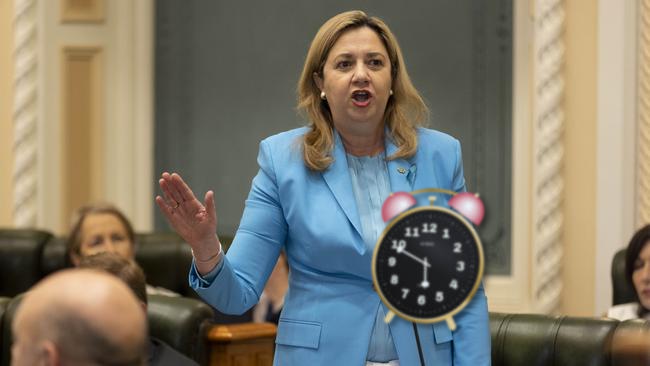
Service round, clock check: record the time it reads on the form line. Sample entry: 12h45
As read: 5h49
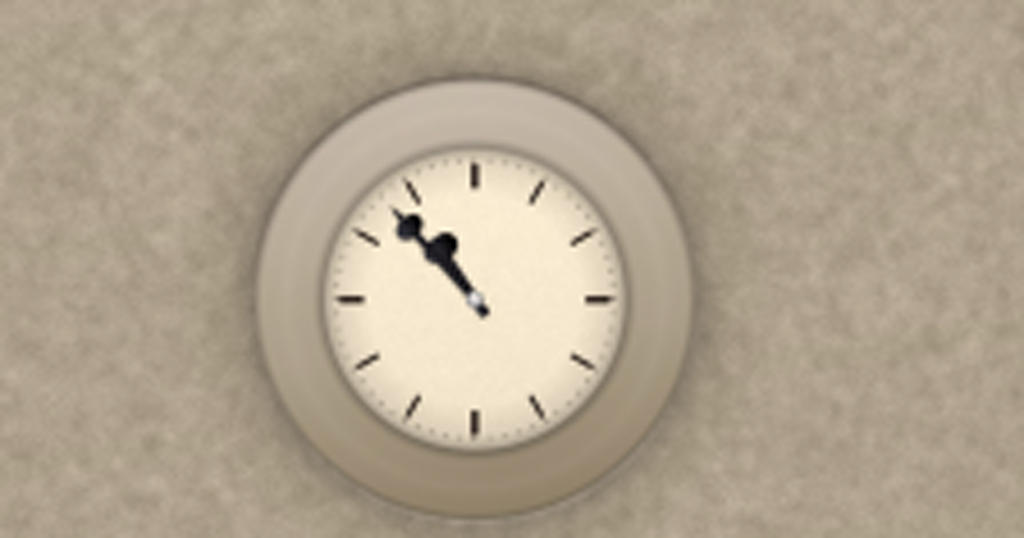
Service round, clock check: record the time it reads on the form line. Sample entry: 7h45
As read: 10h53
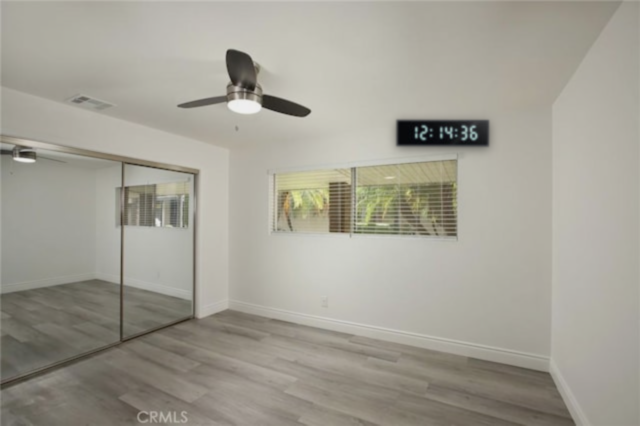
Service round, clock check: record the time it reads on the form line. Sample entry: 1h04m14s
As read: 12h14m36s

...

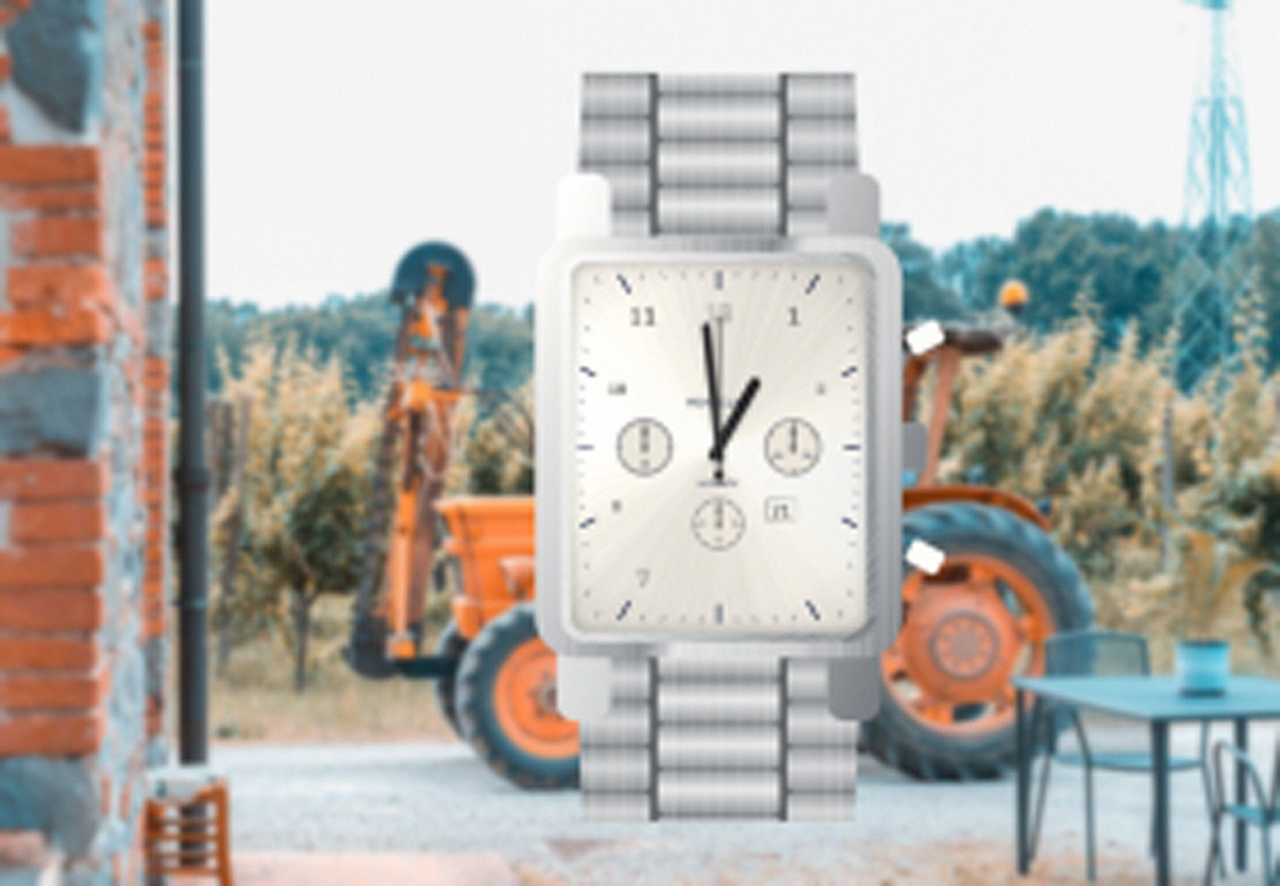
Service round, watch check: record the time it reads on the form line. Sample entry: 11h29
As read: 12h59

...

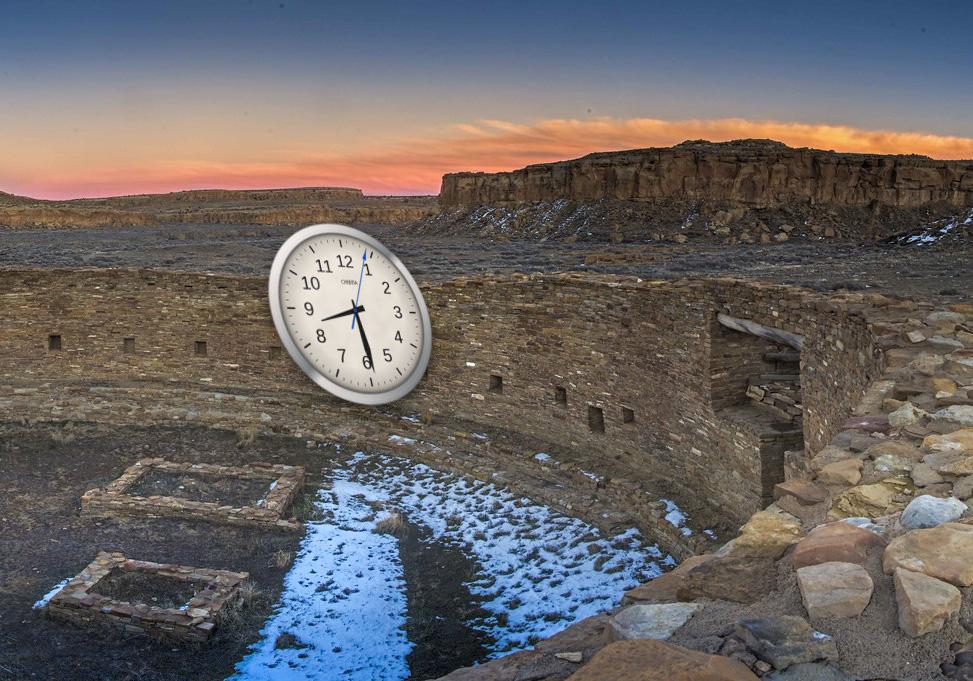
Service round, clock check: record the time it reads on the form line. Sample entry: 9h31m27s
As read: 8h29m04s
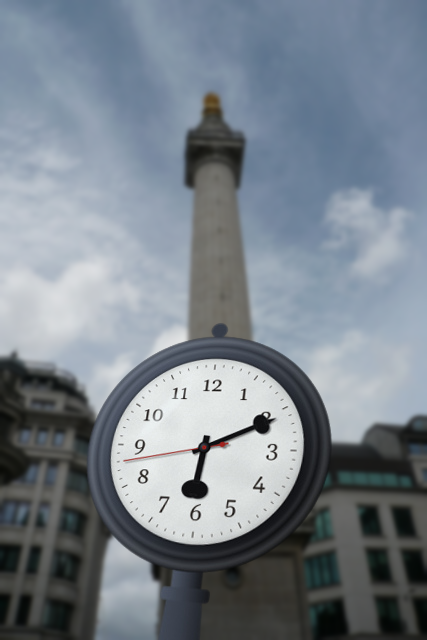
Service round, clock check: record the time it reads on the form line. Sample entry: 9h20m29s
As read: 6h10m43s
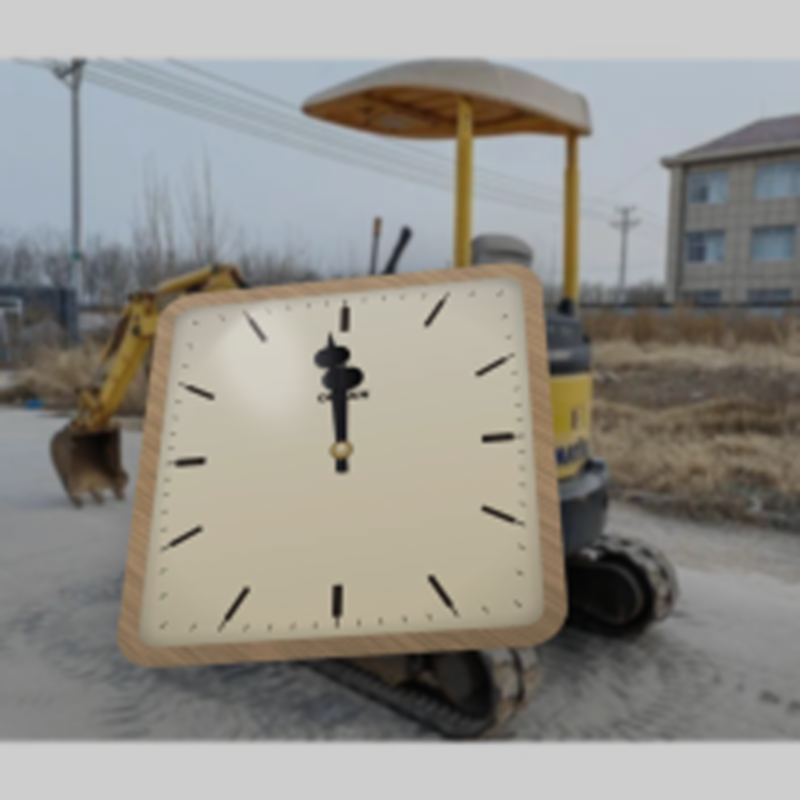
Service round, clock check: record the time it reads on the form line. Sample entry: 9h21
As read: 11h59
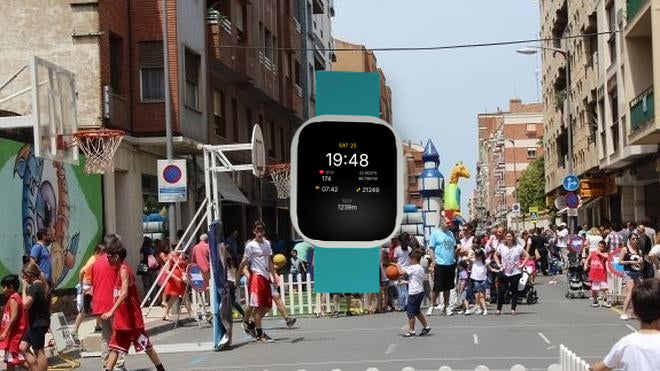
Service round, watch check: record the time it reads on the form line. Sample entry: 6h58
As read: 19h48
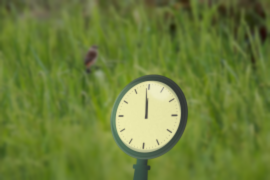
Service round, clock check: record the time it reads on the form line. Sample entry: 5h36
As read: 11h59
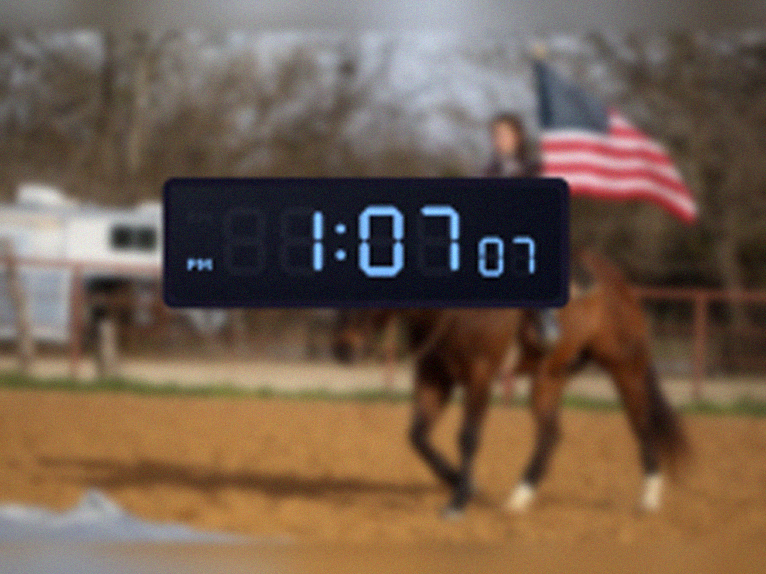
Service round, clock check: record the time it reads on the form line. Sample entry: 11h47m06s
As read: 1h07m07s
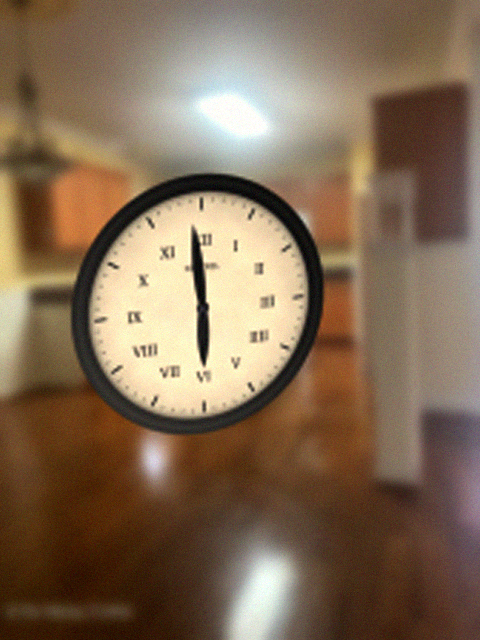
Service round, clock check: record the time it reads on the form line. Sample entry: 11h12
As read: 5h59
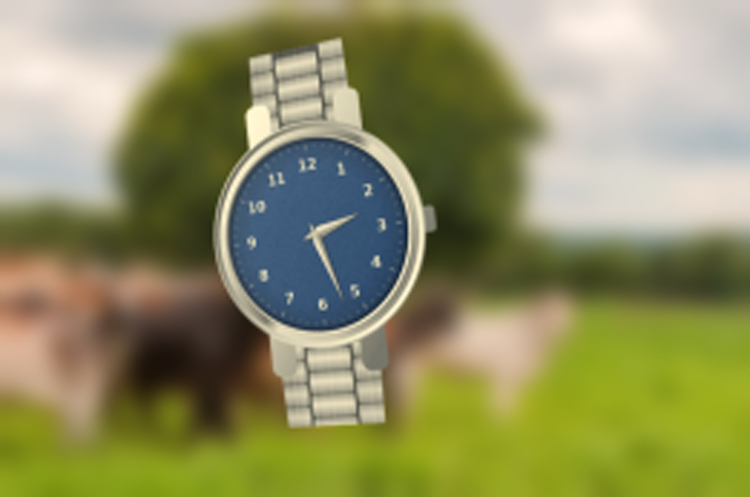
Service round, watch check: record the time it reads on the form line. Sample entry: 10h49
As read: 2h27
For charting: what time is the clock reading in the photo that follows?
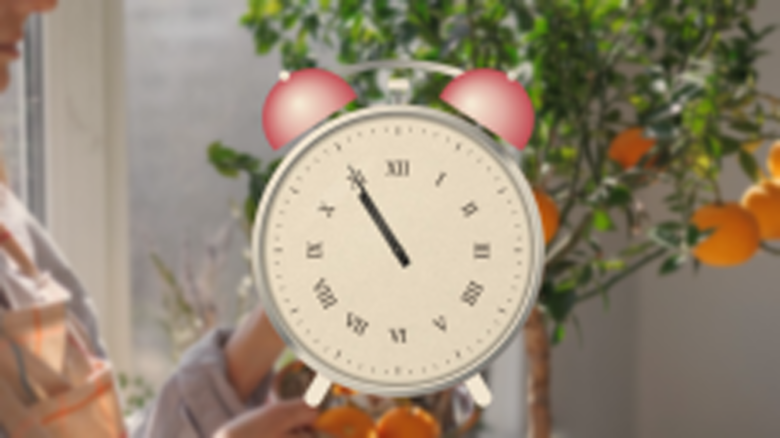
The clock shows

▶ _WHAT IS ASKED_:
Tally the lines above that contain the string "clock", counting only matches with the same case, and reply with the number alone.

▶ _FINISHED ANSWER_:
11